Em primeiro lugar, a ciência ainda não sabe quanto tempo dura a imunidade após um primeiro episódio da doença.
Apesar de todos os avanços, a metodologia dos anticorpos também não é 100% à prova de falhas e pode dar resultados “errados”.
Por fim, a detecção de novas variantes no Reino Unido, na África do Sul e em Manaus abre uma possibilidade de quadros de reinfecção que não podem ser ignorada.
As recomendações de distanciamento físico, uso de máscaras, lavagem de mãos e preferência por locais arejados e ventilados continuam essenciais para todo mundo.
Avanços e descobertas
Os exames de anticorpos também evoluíram bastante de uns tempos para cá.

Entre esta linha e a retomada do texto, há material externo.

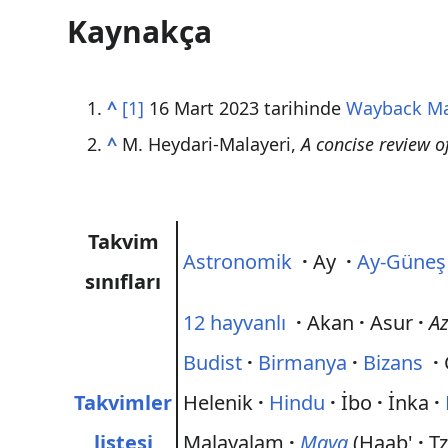
Kaynakça
^
[1]
16 Mart 2023 tarihinde
Wayback M
^
M. Heydari-Malayeri,
A concise review o
Takvim
Astronomik
·
Ay
·
Ay-Güneş
sınıfları
12 hayvanlı
·
Akan
·
Asur
·
Az
Budist
·
Birmanya
·
Bizans
·
Takvimler
Helenik
·
Hindu
·
İbo
·
İnka
·
listesi
Malayalam
·
Maya
(Haab'
·
Tz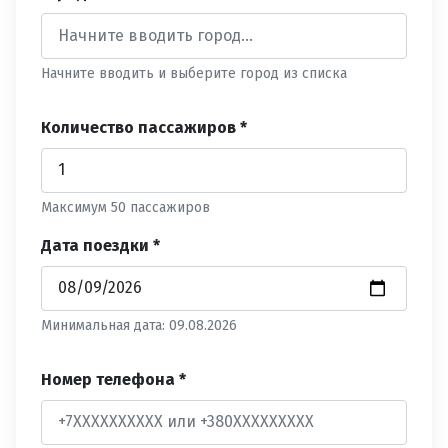
Начните вводить и выберите город из списка
Количество пассажиров *
Максимум 50 пассажиров
Дата поездки *
Минимальная дата: 09.08.2026
Номер телефона *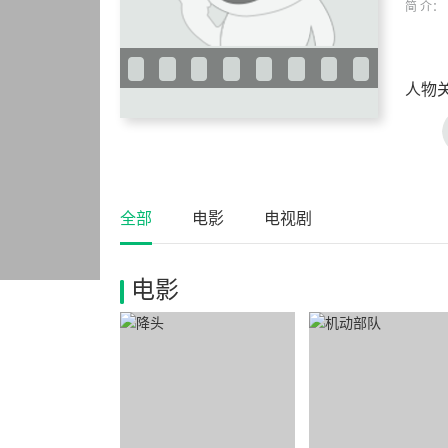
简 介：
人物
全部
电影
电视剧
电影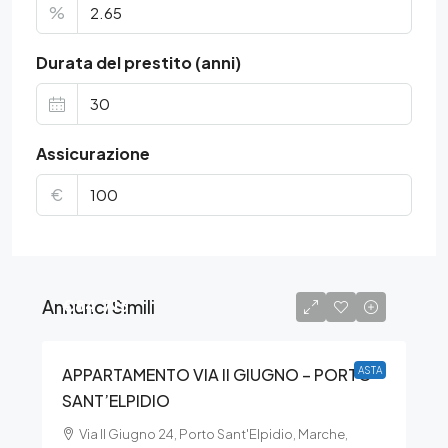
%
Durata del prestito (anni)
Assicurazione
€
Annunci Simili
€84.713
APPARTAMENTO VIA II GIUGNO – PORTO
ASTA
SANT’ELPIDIO
Via II Giugno 24, Porto Sant'Elpidio, Marche,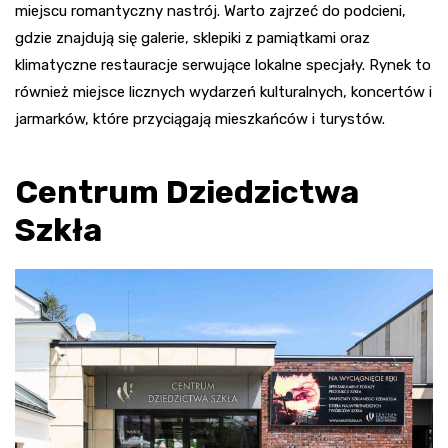
miejscu romantyczny nastrój. Warto zajrzeć do podcieni,
gdzie znajdują się galerie, sklepiki z pamiątkami oraz
klimatyczne restauracje serwujące lokalne specjały. Rynek to
również miejsce licznych wydarzeń kulturalnych, koncertów i
jarmarków, które przyciągają mieszkańców i turystów.
Centrum Dziedzictwa
Szkła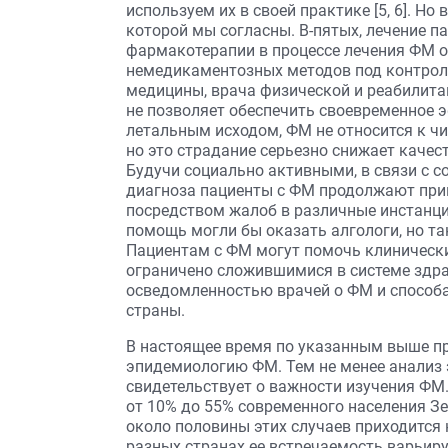
используем их в своей практике [5, 6]. Но
которой мы согласны. В-пятых, лечение 
фармакотерапии в процессе лечения ФМ 
немедикаментозных методов под контрол
медицины, врача физической и реабилита
не позволяет обеспечить своевременное э
летальным исходом, ФМ не относится к ч
но это страдание серьезно снижает качест
Будучи социально активными, в связи с с
диагноза пациенты с ФМ продолжают прив
посредством жалоб в различные инстанци
помощь могли бы оказать алгологи, но та
Пациентам с ФМ могут помочь клинические
ограничено сложившимися в системе здр
осведомленностью врачей о ФМ и способа
страны.
В настоящее время по указанным выше п
эпидемиологию ФМ. Тем не менее анализ
свидетельствует о важности изучения ФМ.
от 10% до 55% современного населения Зе
около половины этих случаев приходится 
разных странах ее встречаемость варьируе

“Uma coisa importante que aprendemos com a experiência é que não basta fazer um teste só, porque nenhum deles é capaz de identificar toda a gama de respostas imunológicas que o ser humano apresenta. É importante que as amostras passem por dois métodos diferentes para um resultado melhor”, informa Granato.
Um passo relevante nessa área é a chegada de métodos que avaliam os anticorpos neutralizantes.
“Eles nos certificam que o indivíduo tem anticorpos e que eles são realmente capazes de proteger contra o vírus”, explica Levi.
As opções disponíveis até então avaliam substâncias com o IgA, o IgG e o IgM, mas elas dão menos certeza sobre a efetividade da resposta imune diante de uma nova infecção quando comparadas aos tais anticorpos neutralizantes.
Outra novidade que deve chegar nos próximos meses são os testes que avaliam a reação das células do sistema imunológico após um quadro de Covid-19.
“Essa tecnologia analisa os glóbulos brancos, que em laboratório são estimulados com pedaços do coronavírus. Se essas células reagem, significa que há uma resposta imunológica mais completa”, projeta Levi.
Acesso no Brasil
Os especialistas entrevistados para essa reportagem sinalizam que a disponibilidade dos testes de Covid-19 no país melhorou significativamente.
“No início, havia uma grande limitação, porque os insumos necessários nem chegavam até aqui”, lembra Granato.
Mas ainda há problemas na compra de substâncias essenciais para a realização do RT-PCR, por exemplo.
“Nós perdemos a oportunidade lá atrás de criar uma política de usar os testes para rastrear os primeiros casos positivos e isolá-los. Isso nunca foi feito de forma organizada no país”, lamenta Levi.
No início da pandemia, programas desse tipo foram implementados com enorme sucesso em países como Nova Zelândia e Coreia do Sul.